TASK DETAILS
Keep the pictures out, and restate the listing that follows exactly as written.

** Opening DATA SUPPLIED block **

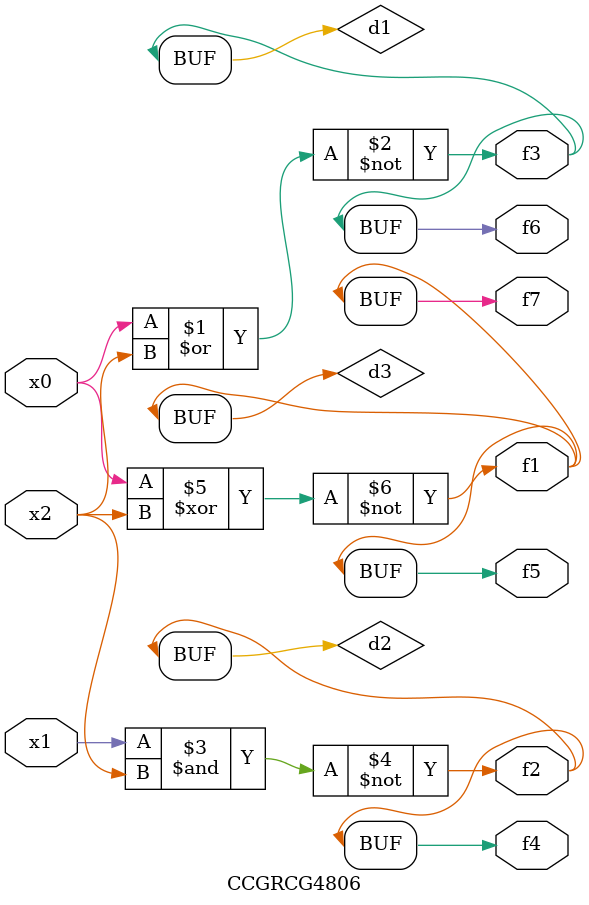
<source format=v>
module CCGRCG4806(
	input x0, x1, x2,
	output f1, f2, f3, f4, f5, f6, f7
);

	wire d1, d2, d3;

	nor (d1, x0, x2);
	nand (d2, x1, x2);
	xnor (d3, x0, x2);
	assign f1 = d3;
	assign f2 = d2;
	assign f3 = d1;
	assign f4 = d2;
	assign f5 = d3;
	assign f6 = d1;
	assign f7 = d3;
endmodule

</source>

** Closing DATA SUPPLIED block **

TASK ANSWER
<source format=v>
module CCGRCG4806(
	input x0, x1, x2,
	output f1, f2, f3, f4, f5, f6, f7
);

	wire d1, d2, d3;

	nor (d1, x0, x2);
	nand (d2, x1, x2);
	xnor (d3, x0, x2);
	assign f1 = d3;
	assign f2 = d2;
	assign f3 = d1;
	assign f4 = d2;
	assign f5 = d3;
	assign f6 = d1;
	assign f7 = d3;
endmodule

</source>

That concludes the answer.